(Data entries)
>>>
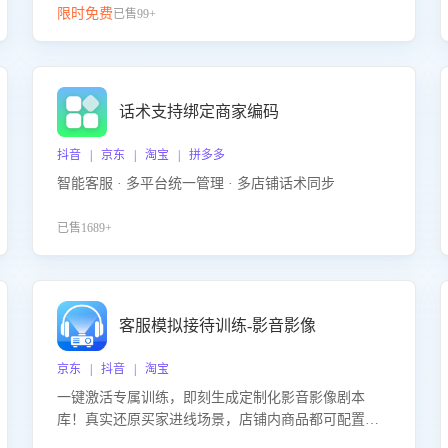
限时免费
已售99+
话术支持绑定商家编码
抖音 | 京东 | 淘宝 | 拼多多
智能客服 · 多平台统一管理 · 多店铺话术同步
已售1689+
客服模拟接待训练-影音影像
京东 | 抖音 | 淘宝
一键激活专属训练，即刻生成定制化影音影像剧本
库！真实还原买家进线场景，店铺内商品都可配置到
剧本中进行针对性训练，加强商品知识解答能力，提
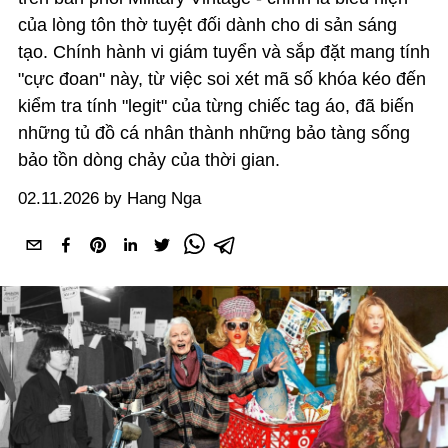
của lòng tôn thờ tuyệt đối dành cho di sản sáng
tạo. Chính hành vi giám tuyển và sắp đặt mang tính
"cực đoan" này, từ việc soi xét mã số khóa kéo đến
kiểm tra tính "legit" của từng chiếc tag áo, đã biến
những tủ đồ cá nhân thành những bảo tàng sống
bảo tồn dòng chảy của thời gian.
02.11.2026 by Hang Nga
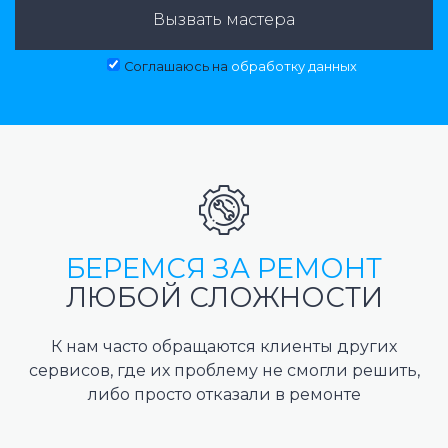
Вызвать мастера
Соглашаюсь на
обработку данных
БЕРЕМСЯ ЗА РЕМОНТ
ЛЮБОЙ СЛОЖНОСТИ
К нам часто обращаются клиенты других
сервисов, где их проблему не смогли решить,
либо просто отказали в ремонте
<<<
>>>
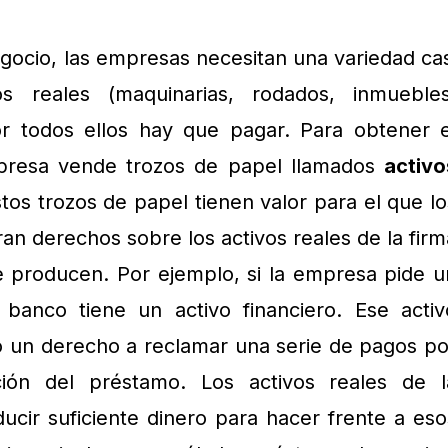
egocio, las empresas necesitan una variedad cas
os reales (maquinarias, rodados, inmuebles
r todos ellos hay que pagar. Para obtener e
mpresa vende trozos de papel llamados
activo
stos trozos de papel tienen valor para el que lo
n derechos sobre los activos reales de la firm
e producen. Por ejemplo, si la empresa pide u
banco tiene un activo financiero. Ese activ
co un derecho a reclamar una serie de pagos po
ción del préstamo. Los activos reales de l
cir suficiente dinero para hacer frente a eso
<<<
Write out the lines from the one containing "Вызвать мастера" through the one containing "либо просто отказали в ремонте", copying each line word for word.

▶ [THE COMPLETED TASK]
Вызвать мастера
Соглашаюсь на
обработку данных
БЕРЕМСЯ ЗА РЕМОНТ
ЛЮБОЙ СЛОЖНОСТИ
К нам часто обращаются клиенты других
сервисов, где их проблему не смогли решить,
либо просто отказали в ремонте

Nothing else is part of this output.